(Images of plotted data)
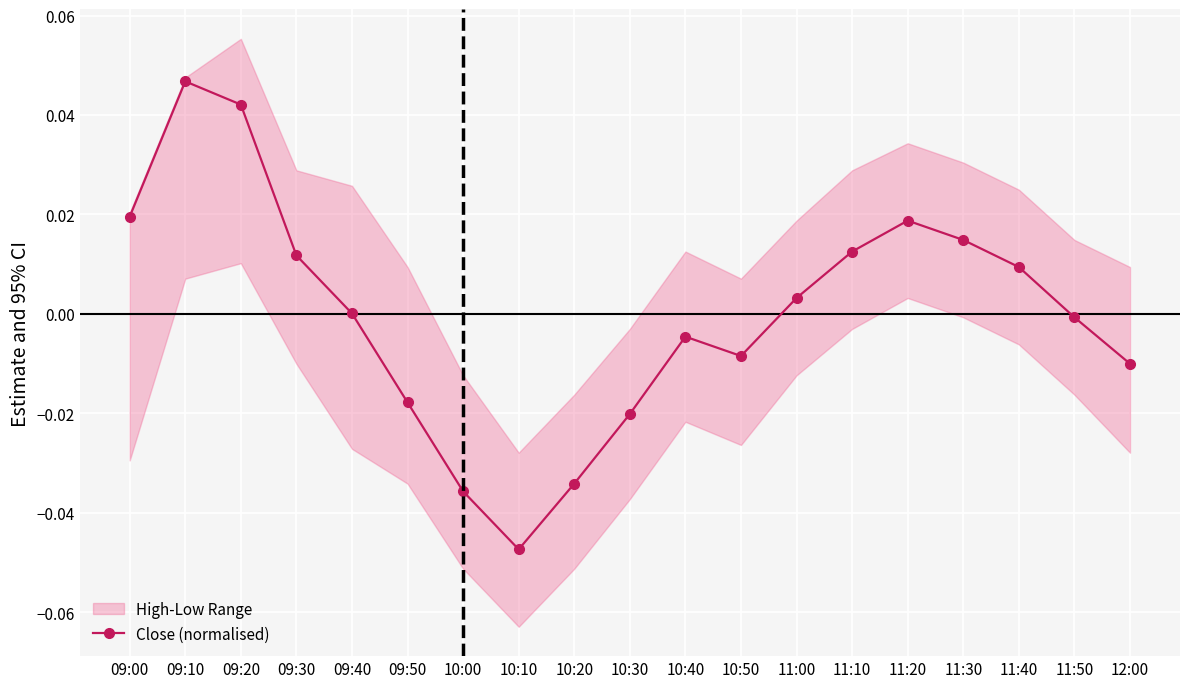

The value at 12:00 is -0.0. True or false?

False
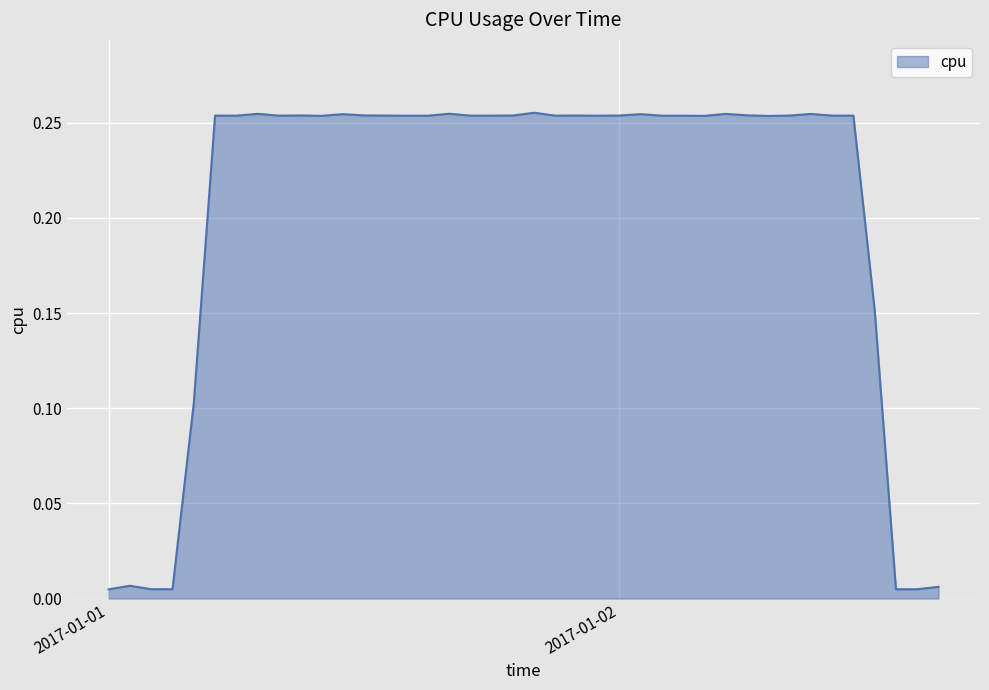

How many lines are shown in the chart?

1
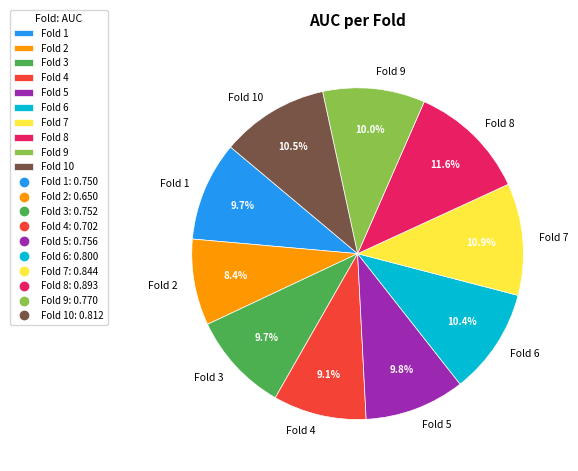

Is the sum of Fold 4 and Fold 3 greater than half?

No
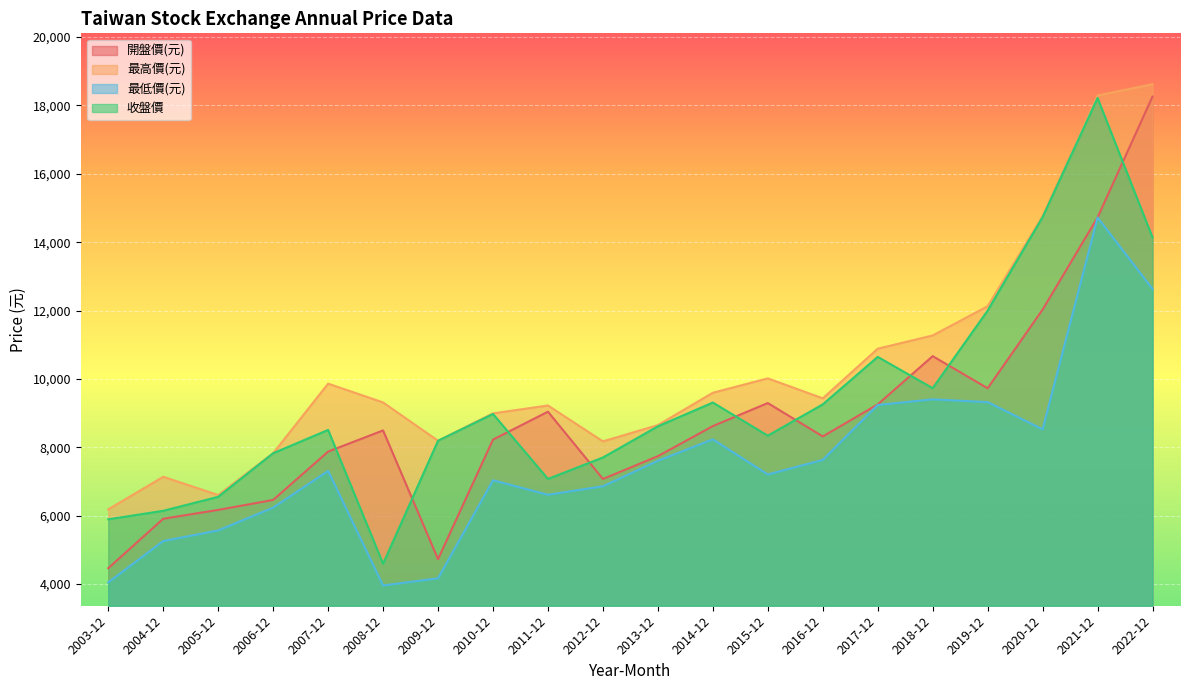

How many data points in 最高價(元) are less than 9430?

10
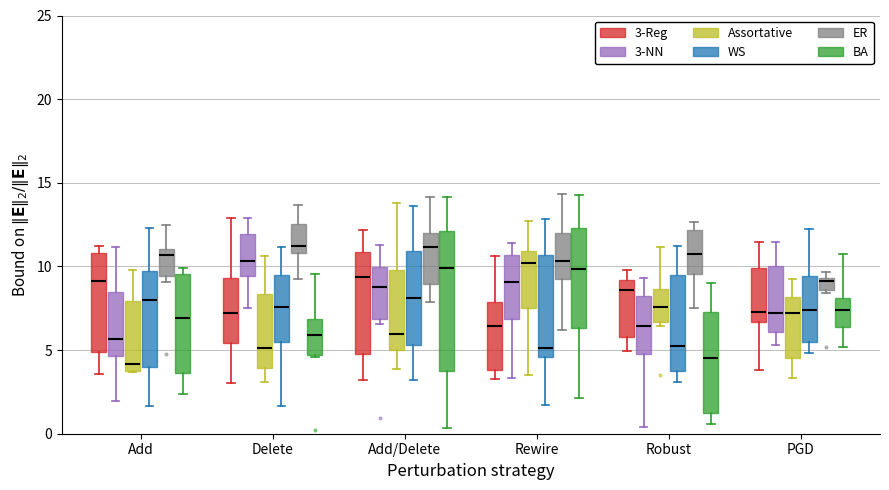

Which box is the tallest, from its lower edge to its upper edge?

Add/Delete (BA)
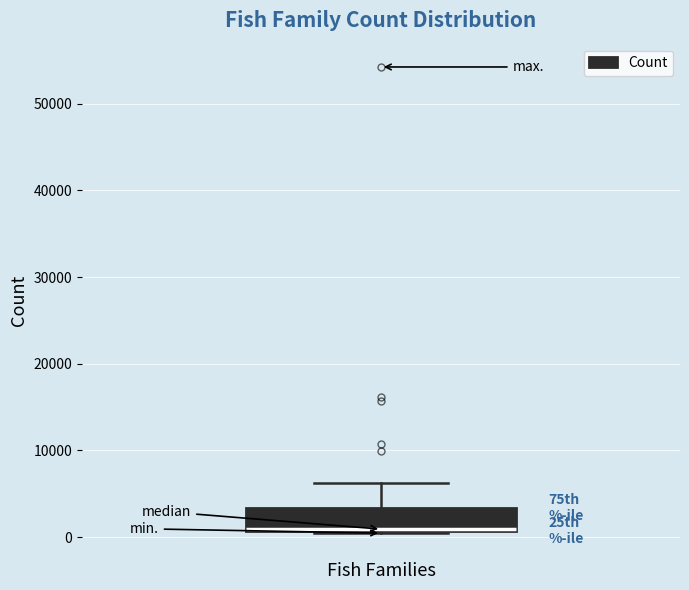

Read this box plot against the y-axis: the position of the median line, the range covered by the box, and the ends of both whiskers. The values are not printed on the chart, so give them approximately, as read against the axis.

median 1000, box 1000 to 3000, whiskers 0 to 6000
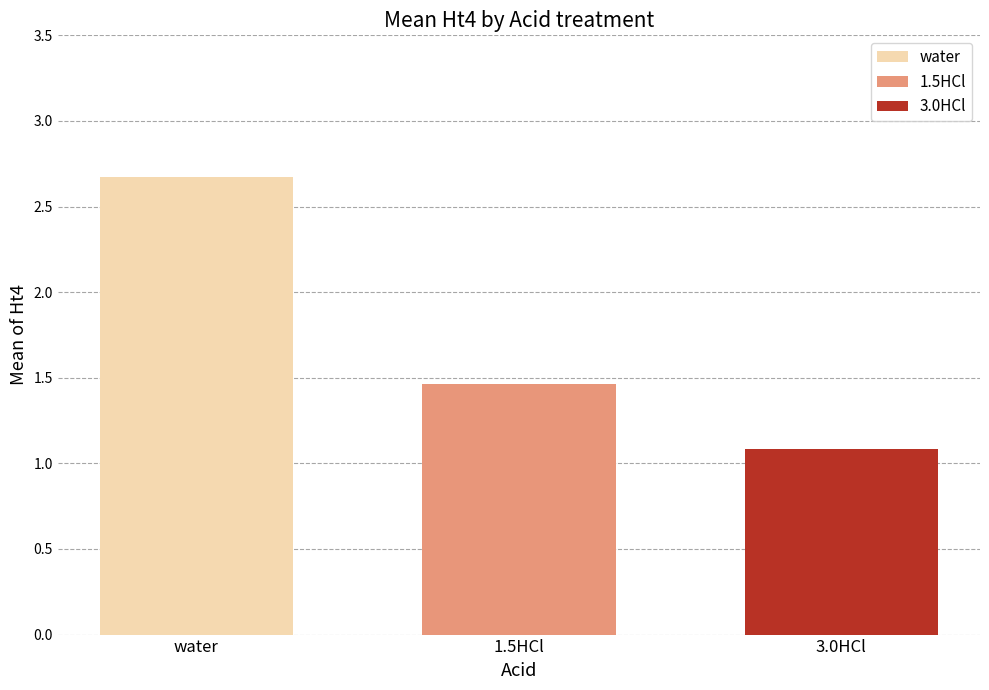

What is the minimum value for 1.5HCl?

1.5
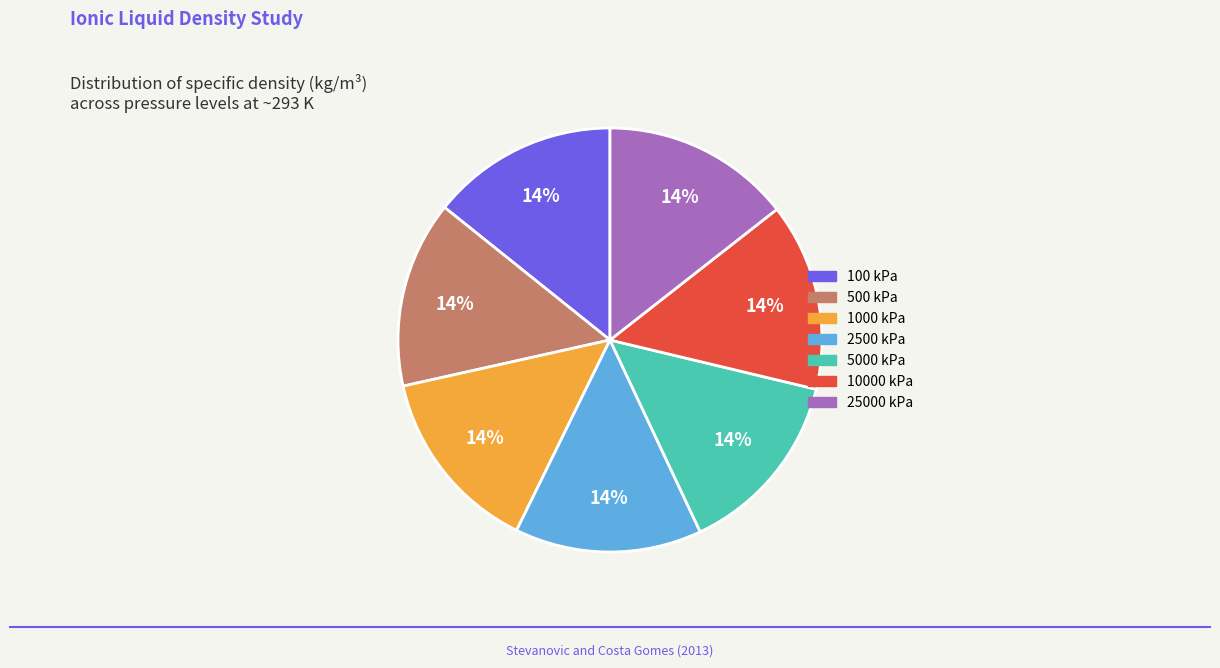

What is the ratio of the value at 2500 kPa to the value at 100 kPa?

1.0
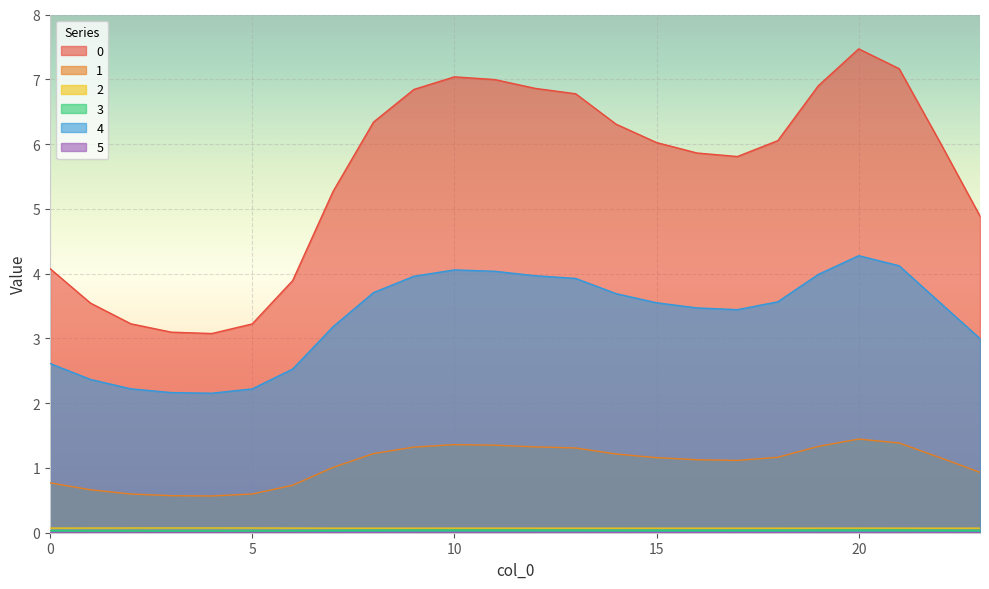

What is the spread (max minus min) of values at 2?

3.2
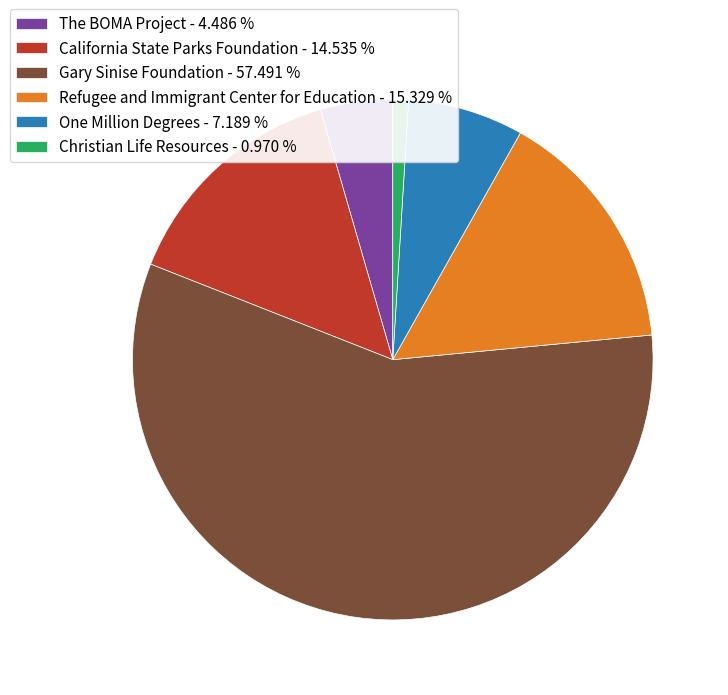

Which category has the smallest portion of the pie?

Christian Life Resources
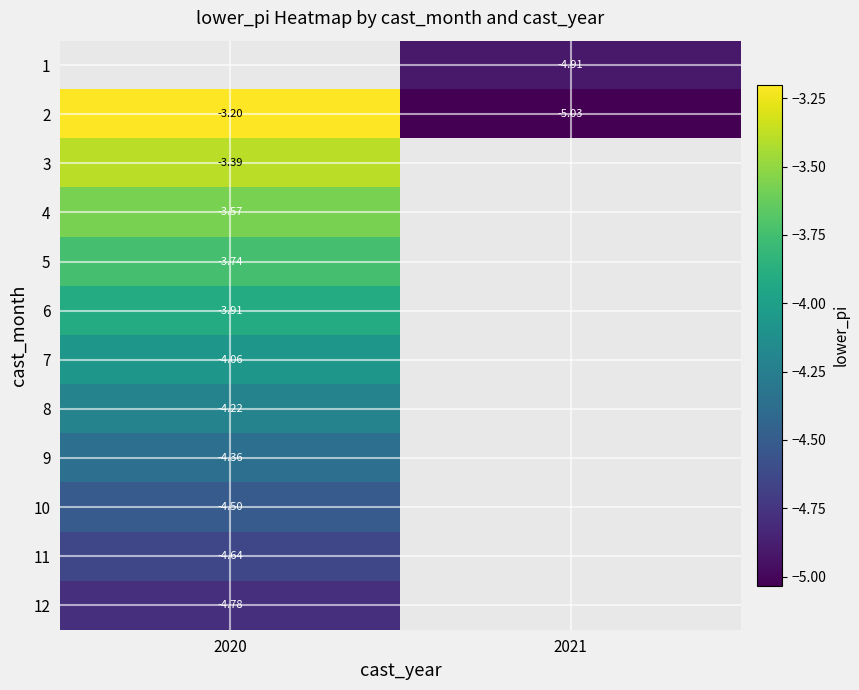

Which series has the largest total across all categories?

2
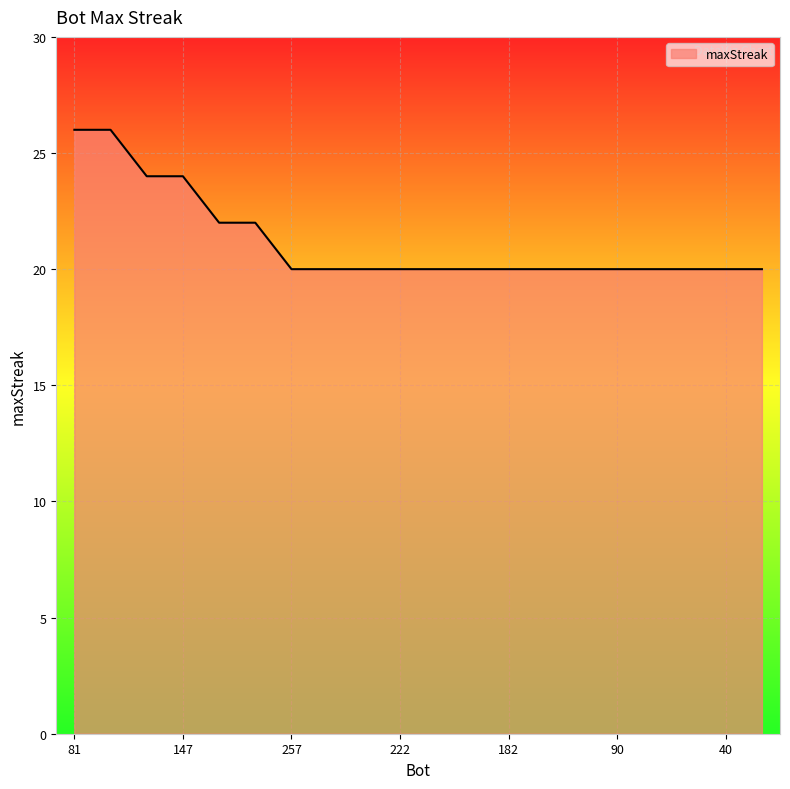

What is the difference between the second highest and second lowest values?

6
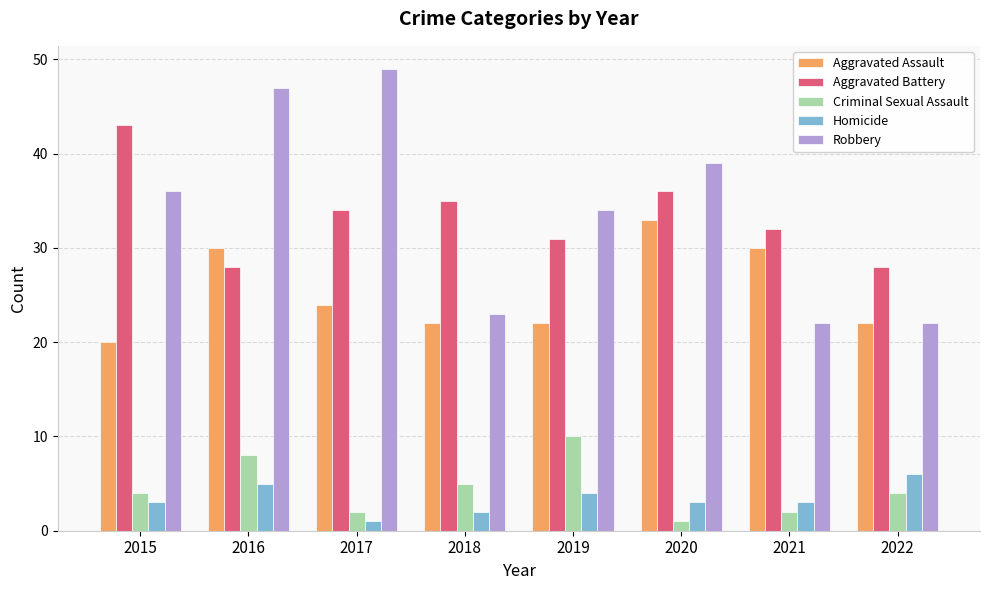

List the series in order of their peak value, lowest first.

Homicide, Criminal Sexual Assault, Aggravated Assault, Aggravated Battery, Robbery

_Task instructions:_
Convert every line of the entries above into a two-column Markdown table headed "Row" and "Line", numbering the rows in order and skipping blank lines. Leave the pictures out of the table.

_Response to this exercise:_
| Row | Line |
|---|---|
| 1 | The value at 12:00 is -0.0. True or false? |
| 2 | False |
| 3 | How many lines are shown in the chart? |
| 4 | 1 |
| 5 | Is the sum of Fold 4 and Fold 3 greater than half? |
| 6 | No |
| 7 | How many data points in 最高價(元) are less than 9430? |
| 8 | 10 |
| 9 | Which box is the tallest, from its lower edge to its upper edge? |
| 10 | Add/Delete (BA) |
| 11 | Read this box plot against the y-axis: the position of the median line, the range covered by the box, and the ends of both whiskers. The values are not printed on the chart, so give them approximately, as read against the axis. |
| 12 | median 1000, box 1000 to 3000, whiskers 0 to 6000 |
| 13 | What is the minimum value for 1.5HCl? |
| 14 | 1.5 |
| 15 | What is the ratio of the value at 2500 kPa to the value at 100 kPa? |
| 16 | 1.0 |
| 17 | What is the spread (max minus min) of values at 2? |
| 18 | 3.2 |
| 19 | Which category has the smallest portion of the pie? |
| 20 | Christian Life Resources |
| 21 | Which series has the largest total across all categories? |
| 22 | 2 |
| 23 | What is the difference between the second highest and second lowest values? |
| 24 | 6 |
| 25 | List the series in order of their peak value, lowest first. |
| 26 | Homicide, Criminal Sexual Assault, Aggravated Assault, Aggravated Battery, Robbery |